ANDROID L日志系统——JAVAAPI与LIBLOG

在 Android L（包含Android L）之后，Andoird使用了全新的日志系统，也非之前结合Kernel Ring Buffer的方式来存储，读写Log。替而代之是使用新的日志机制Logd。所以说，在/dev/log/下面创建的几个设备，根本就没有使用！没有使用！

其实，init在创建它们的时候，就有说明，只是没有注意到了。

INFO(“kernel logger is deprecatedn”);

就来分析Android L的日志系统。

从上一篇文章《Kernel的环形Buffer(Ring Buffer)——以Logger Buffer为例》分析可知，Android系统的Log都是用一个环形buffer来存储管理的，换成Logd之后，应该也是通过Ring Buffer来管理，只是由Kernel空间，改成用户空间。那么现在就来看看用户层是如何，往这个buffer中写Log，以及从这个buffer中读出来Log。

在Java层写APP时，一般都会调用android.util.Log这个包的一些静态方式来打印Log；

java.lang.Object
   ↳android.util.Log
API for sending log output.
Generally, use the Log.v() Log.d() Log.i() Log.w() and Log.e() methods.

分析Log.java，Log.v() Log.d() Log.i等等最终都调用到

public static int v(String tag, String msg) {
        return println_native(LOG_ID_MAIN, VERBOSE, tag, msg);
    }

=》通过JNI调用android_util_Log.cpp

 { "println_native",  "(IILjava/lang/String;Ljava/lang/String;)I", (void*) android_util_Log_println_native },
...>
static jint android_util_Log_println_native(JNIEnv* env, jobject clazz,
        jint bufID, jint priority, jstring tagObj, jstring msgObj)
{
    //先判断ID是否是一个合法LOG_ID_MAX，这个变量定义在system/下面的Log.h里面  
    if (bufID < 0 || bufID >= LOG_ID_MAX) {
        jniThrowNullPointerException(env, "bad bufID");
        return -1;
    }
//取出来TAG
    if (tagObj != NULL)
        tag = env->GetStringUTFChars(tagObj, NULL);
//取出要写入的Message
     msg = env->GetStringUTFChars(msgObj, NULL);
//调用__android_log_buf_write来写入到buffer
    int res = __android_log_buf_write(bufID, (android_LogPriority)priority, tag, msg);
    if (tag != NULL)
        env->ReleaseStringUTFChars(tagObj, tag);
    env->ReleaseStringUTFChars(msgObj, msg);
    return res;
}

__android_log_buf_write是在liblog中实现的。

+++

从上面这篇介绍 Android L 日志系统的文章中，摘录从“其实，init在创建它们的时候，就有说明，只是没有注意到了。”开始到“buffer中读出来Log。”结束的那一段，字句不作任何改动。

> [所给资料]:
+++

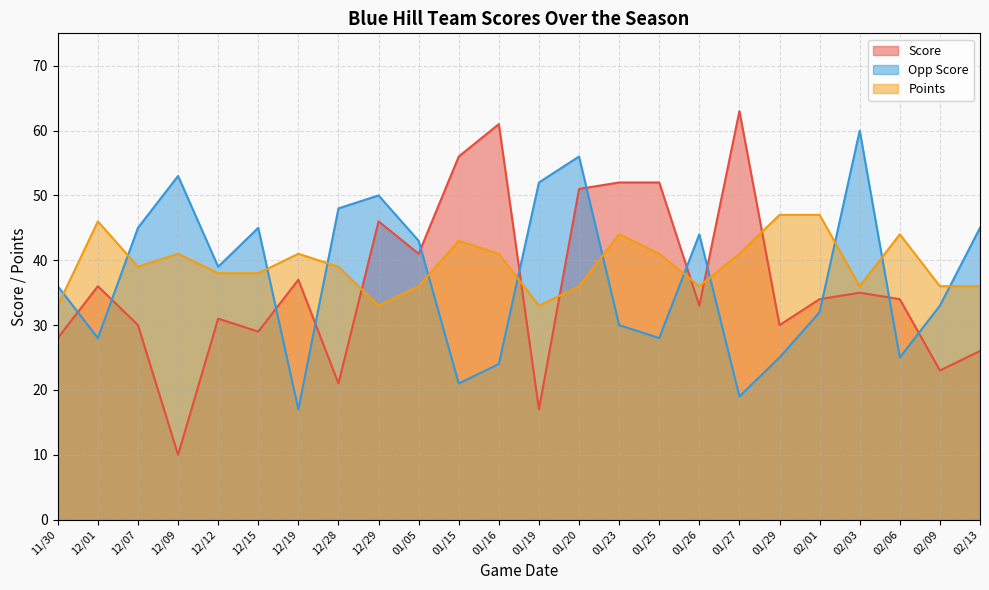

Reading left to right, list all the values displayed in this chart.

Score: 28	36	30	10	31	29	37	21	46	41	56	61	17	51	52	52	33	63	30	34	35	34	23	26
Opp Score: 36	28	45	53	39	45	17	48	50	43	21	24	52	56	30	28	44	19	25	32	60	25	33	45
Points: 33	46	39	41	38	38	41	39	33	36	43	41	33	36	44	41	36	41	47	47	36	44	36	36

+++

> [回复]:
其实，init在创建它们的时候，就有说明，只是没有注意到了。

INFO(“kernel logger is deprecatedn”);

就来分析Android L的日志系统。

从上一篇文章《Kernel的环形Buffer(Ring Buffer)——以Logger Buffer为例》分析可知，Android系统的Log都是用一个环形buffer来存储管理的，换成Logd之后，应该也是通过Ring Buffer来管理，只是由Kernel空间，改成用户空间。那么现在就来看看用户层是如何，往这个buffer中写Log，以及从这个buffer中读出来Log。